── Records shown

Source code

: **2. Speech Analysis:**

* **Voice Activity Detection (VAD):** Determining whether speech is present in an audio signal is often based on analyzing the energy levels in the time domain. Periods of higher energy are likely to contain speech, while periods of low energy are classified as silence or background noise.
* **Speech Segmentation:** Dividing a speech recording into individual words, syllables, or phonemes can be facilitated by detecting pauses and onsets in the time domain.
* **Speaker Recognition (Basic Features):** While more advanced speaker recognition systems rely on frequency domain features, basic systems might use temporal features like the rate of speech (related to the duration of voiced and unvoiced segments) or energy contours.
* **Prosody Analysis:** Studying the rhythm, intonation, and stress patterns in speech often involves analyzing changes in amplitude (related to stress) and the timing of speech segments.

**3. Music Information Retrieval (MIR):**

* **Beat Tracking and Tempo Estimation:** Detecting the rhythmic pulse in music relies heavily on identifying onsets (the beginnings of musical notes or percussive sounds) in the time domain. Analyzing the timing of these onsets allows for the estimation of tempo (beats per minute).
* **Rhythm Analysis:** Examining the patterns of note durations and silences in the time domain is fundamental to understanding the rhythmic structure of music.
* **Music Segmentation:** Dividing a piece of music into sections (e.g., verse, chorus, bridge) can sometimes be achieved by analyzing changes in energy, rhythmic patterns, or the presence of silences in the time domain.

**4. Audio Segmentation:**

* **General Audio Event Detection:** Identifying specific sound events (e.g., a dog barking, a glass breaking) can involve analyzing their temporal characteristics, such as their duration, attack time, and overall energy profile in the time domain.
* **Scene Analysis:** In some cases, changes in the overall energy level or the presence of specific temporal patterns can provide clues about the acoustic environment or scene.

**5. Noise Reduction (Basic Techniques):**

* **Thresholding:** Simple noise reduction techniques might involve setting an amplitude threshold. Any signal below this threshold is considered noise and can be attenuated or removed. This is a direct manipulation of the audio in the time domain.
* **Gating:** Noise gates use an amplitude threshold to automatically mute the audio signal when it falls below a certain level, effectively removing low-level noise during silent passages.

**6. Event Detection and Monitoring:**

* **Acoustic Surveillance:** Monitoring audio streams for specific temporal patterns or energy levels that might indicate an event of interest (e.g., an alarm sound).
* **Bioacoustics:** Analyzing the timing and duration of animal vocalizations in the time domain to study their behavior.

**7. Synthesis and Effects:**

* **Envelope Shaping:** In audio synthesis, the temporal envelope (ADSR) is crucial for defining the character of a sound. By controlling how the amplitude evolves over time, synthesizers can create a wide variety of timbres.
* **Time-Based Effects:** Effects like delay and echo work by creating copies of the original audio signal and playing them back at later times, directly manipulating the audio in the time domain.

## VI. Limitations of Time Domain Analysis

────

### Directions
Lines holding the string "Effects": find them in the listing above and copy each one.

### Response
**7. Synthesis and Effects:**
* **Time-Based Effects:** Effects like delay and echo work by creating copies of the original audio signal and playing them back at later times, directly manipulating the audio in the time domain.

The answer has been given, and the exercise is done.